After about two hours, John called. Before Mridula could share her excitement, John pipped her to the post, “Guess what, Mridula! We are going to Germany! I have been chosen to head the onsite project.” It doesn’t require a PhD in women’s career choices to guess that Mridula decided to give up her job and follow her husband to Germany. But the reason she gave us? “Ultimately a man’s job is more important than a woman’s job, right?? The male has to always be the primary breadwinner.”
Women’s workforce participation, especially in India, is a composite of many factors. While passionate advocates will speak about initiatives that organisations can take, it is equally important to recognise the role played by unconscious biases, specifically those held by women themselves.
Did you know that 76 per cent of both men and women tend to think of men as being better suited for careers and women as more appropriate to be homemakers? Clearly, there is much to be gained if women rid themselves of biases that are directly impeding their own career journeys.
Unconscious biases
Biases can be both conscious and unconscious.Cultivated over years through accumulated learning, biases get deeply embedded within a person’s beliefs. They are almost impossible to notice and may even come across as an individual’s value system. In truth, many biases manifest in such non-malicious ways that one doesn’t stop to think that they could be very detrimental to one’s own progress and that of one’s organisation. Here are a few biases that have specifically wreaked havoc in women’s careers and which stem from the women themselves:
* Exclusion bias — The thought that a woman cannot be a good mother/wife if she focuses on her career;
* Superwoman syndrome — The belief that a woman HAS to excel and be perfect at everything she does;
* Patriarchal bias — The assumption that gender roles dictated by patriarchy — such as that men are better at careers than women and that it is the man’s sole responsibility to be the breadwinner of the family — are sacrosanct;
* Gender inferiority bias — The notion that women are not as good as men in managing a career especially in functions such as sales or distribution;
* Identity adoption bias — The idea that for a woman to be successful in the male dominated work-world, she too has to adopt masculine style of behaviour.
The good news is that de-biasing is a relatively easy process, once you set your mind to it. The following quick three-step method has worked wonders in ridding workplaces of biases, especially those that women hold:
* Develop greater awareness about the field of bias.
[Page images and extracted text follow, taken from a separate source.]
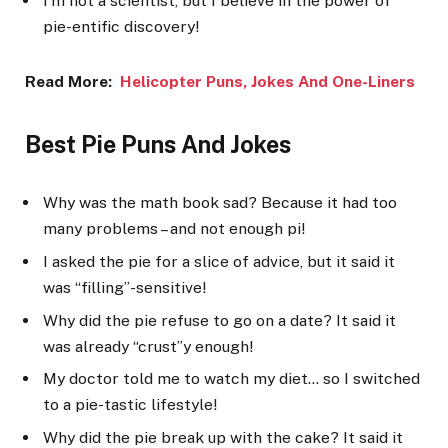
I’m not a scientist, but I believe in the power of
pie-entific discovery!
Read More:
Helicopter P
uns, Jokes And One-Liners
Best Pie Puns And Jokes
Why was the math book sad? Because it had too
many problems – and not enough pi!
I asked the pie for a slice of advice, but it said it
was “filling”-sensitive!
Why did the pie refuse to go on a date? It said it
was already “crust”y enough!
My doctor told me to watch my diet… so I switched
to a pie-tastic lifestyle!
Why did the pie break up with the cake? It said it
For example, current research states that gender is no longer a bipolar construct. Masculinity and femininity co-exist in all individuals within a continuum and everyone possesses both types of traits. The permission that one gives oneself to challenge deep-rooted gender schemas can cause transformative self-awareness.
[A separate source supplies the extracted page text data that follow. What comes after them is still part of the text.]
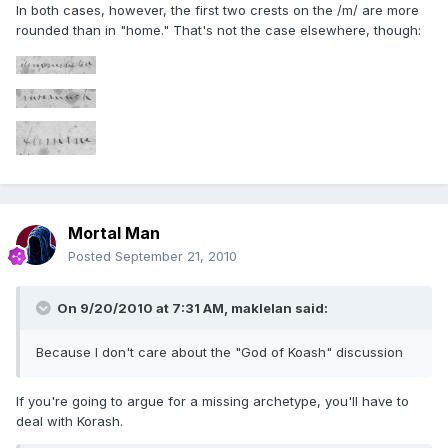
In both cases, however, the first two crests on the /m/ are more
rounded than in "home." That's not the case elsewhere, though:
Mortal Man
Posted
September 21, 2010
On 9/20/2010 at 7:31 AM, maklelan said:
Because I don't care about the "God of Koash" discussion
If you're going to argue for a missing archetype, you'll have to
deal with Korash.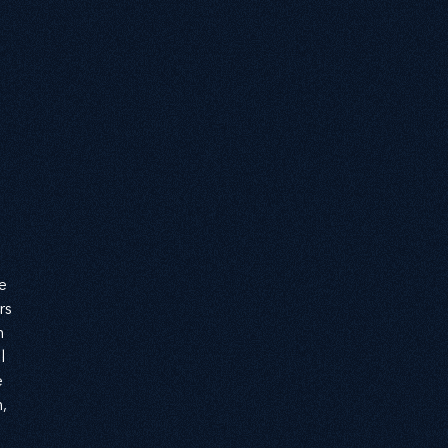
 
e 
rs 
n 
l 
 
,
* Prepare a list of biases that you seem to slip into more often than others. If you keep this list handy, say, as a display on your personal softboard, it serves as a reminder to guard yourself against those biases.
* Differentiate between a “bias” and a “value system”. Any dogma that is supposedly aimed at the good of all, while being unfair to some, is exactly that — unfair.
Mridula, to continue her tale, went on to restart her career at a very respected organisation and is today, one of their valued senior managers. She now recommends ‘Unconscious Bias’ training for all members of her team, especially the women. And her reason?? “I don’t a woman to hold herself back, just because she is playing to a script that was embedded in her psyche decades ago!”
The writer is a thought leader on Diversity and Inclusion and is the author of The 99 Day Diversity Challenge.